One has to live in Victoria BC to understand the garbage that is phoned in to and printed by the local rag the Times Colonist. A lot of people here are upset that these ferries are being built in Germany, and not built locally. It would not have been remotly possible to find a local yard to build these ferries in the time frame and cost that Flensberger ahs agreed to. Not to mention a penalty, should the vessels not be completed within the agreed time. The first vessel is actually ahead of schedule and under budget.


----------



## Papa Bear (Apr 15, 2007)

Well said Mclean. It is amazing the number of people in B.C. that do not comprehend the fact that we do not have a shipbuilding industry that can compete with the big boys world wide. You would think maybe they would have clued in after the " Fast Car Fiasco ". Must be a short memory thing. While on the subject, what about the naming, what was wrong with the, " Queen of ??? ". 
This sounds more like a cruise ship than a double ender ferry on a hour and half jaunt across the Gulf of Georgia.


----------



## Papa Bear (Apr 15, 2007)

Oops. sorry about that.
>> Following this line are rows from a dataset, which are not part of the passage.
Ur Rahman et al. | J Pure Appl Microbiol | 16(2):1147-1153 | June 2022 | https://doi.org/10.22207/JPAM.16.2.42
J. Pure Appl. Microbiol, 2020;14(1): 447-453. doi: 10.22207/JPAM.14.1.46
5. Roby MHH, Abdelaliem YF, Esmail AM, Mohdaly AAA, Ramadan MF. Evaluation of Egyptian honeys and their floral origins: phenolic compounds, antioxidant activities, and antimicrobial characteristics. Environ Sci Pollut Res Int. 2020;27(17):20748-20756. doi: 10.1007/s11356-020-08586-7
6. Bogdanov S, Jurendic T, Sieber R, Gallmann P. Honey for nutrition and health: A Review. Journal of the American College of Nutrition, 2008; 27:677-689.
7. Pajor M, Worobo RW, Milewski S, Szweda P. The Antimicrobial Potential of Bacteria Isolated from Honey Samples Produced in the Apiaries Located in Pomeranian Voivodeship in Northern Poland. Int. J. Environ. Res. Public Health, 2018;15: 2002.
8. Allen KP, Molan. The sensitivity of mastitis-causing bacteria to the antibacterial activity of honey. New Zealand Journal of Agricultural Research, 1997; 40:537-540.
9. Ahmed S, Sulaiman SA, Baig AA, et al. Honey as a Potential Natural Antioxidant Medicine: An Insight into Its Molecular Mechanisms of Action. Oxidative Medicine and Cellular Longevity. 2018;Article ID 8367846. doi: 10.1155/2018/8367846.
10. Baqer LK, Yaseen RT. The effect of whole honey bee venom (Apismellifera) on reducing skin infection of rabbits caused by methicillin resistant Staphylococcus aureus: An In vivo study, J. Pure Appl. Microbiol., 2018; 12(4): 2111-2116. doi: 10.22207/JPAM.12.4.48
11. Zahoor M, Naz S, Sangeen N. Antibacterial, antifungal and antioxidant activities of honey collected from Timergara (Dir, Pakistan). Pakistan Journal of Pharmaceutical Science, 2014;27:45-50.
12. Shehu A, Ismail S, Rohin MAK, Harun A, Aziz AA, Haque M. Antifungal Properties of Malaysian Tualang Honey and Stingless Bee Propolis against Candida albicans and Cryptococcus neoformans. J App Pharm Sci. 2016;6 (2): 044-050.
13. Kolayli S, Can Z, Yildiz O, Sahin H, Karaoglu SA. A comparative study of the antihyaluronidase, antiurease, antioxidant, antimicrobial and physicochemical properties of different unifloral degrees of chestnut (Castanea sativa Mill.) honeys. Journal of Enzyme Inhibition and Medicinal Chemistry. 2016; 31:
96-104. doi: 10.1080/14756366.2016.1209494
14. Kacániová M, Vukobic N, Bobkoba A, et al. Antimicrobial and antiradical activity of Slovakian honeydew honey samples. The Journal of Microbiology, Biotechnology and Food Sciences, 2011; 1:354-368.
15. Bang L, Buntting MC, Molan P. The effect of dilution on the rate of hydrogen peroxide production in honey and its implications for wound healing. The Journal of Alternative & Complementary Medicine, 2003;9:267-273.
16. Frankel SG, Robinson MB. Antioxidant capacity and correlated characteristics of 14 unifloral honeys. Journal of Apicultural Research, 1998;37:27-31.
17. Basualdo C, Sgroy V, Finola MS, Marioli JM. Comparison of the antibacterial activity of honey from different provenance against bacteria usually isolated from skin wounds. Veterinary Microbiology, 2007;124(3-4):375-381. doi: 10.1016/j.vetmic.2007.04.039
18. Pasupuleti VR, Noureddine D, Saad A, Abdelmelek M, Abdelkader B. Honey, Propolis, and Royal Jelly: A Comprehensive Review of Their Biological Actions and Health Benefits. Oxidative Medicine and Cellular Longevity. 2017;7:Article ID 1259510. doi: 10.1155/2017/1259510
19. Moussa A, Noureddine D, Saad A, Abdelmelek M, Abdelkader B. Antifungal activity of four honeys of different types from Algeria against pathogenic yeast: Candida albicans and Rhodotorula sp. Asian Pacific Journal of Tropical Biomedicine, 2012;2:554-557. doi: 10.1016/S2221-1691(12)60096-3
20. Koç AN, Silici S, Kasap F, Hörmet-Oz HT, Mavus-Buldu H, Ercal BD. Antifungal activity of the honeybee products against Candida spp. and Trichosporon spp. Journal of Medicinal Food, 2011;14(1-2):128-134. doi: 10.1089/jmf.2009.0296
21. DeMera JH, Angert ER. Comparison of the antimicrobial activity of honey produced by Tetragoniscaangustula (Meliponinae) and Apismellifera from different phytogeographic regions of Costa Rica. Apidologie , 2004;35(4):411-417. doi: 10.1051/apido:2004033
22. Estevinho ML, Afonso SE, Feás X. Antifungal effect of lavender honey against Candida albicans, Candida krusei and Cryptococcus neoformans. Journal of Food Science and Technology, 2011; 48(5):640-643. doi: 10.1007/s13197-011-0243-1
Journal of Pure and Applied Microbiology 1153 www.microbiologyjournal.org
Should be "Fast Cat Fiasco". Don't get me wrong, I am not a great fan of B.C. Ferries as I have to use them a lot and it can be a very frustrating experience but I am very glad to see them finally building the ferries they should have built several years ago. It is nice they finally got it right.


----------



## Keltic Star (Jan 21, 2006)

Papa Bear said:


> Oops. sorry about that. Should be "Fast Cat Fiasco". Don't get me wrong, I am not a great fan of B.C. Ferries as I have to use them a lot and it can be a very frustrating experience but I am very glad to see them finally building the ferries they should have built several years ago. It is nice they finally got it right.


Think you should have referred to it as the "Fat Cat Fiasco", think a few bright boy's made a lot of money from them at the taxpayers expense!
Regards
Bob


----------



## 6639 (Apr 20, 2006)

Are these complaints about symbols on ships hulls not political correctness gone mad!


----------



## non descript (Nov 18, 2005)

*sharp and angular propeller*



nhp651 said:


> Are these complaints about symbols on ships hulls not political correctness gone mad!


I think that Neil makes a very fair and reasonable comment, but having now seen the blue propeller image, it is to say the least a slightly curious shape, and I guess although the four bladed design was placed on the hull in all innocence just as a warning sign, the design itself was a little “sharp and angular” and not wholly _propeller-shaped_ in the normal diagrammatic meaning (i.e. the sign is to indicate the presence of a propeller, rather than give an accurate machine drawing of what is below the water-line), so I guess than given the country of build, it might have been a bit more on people’s minds than it would in any other part of the world.


----------



## treeve (Nov 15, 2005)

nhp651 said:


> Are these complaints about symbols on ships hulls not political correctness gone mad!


A symbol taken quite out of context, and used for evil,
and over 3,000 years of use for good and strength
is destroyed .....
Excellent history of the usage of the swastika at
http://en.wikipedia.org/wiki/Swastika


----------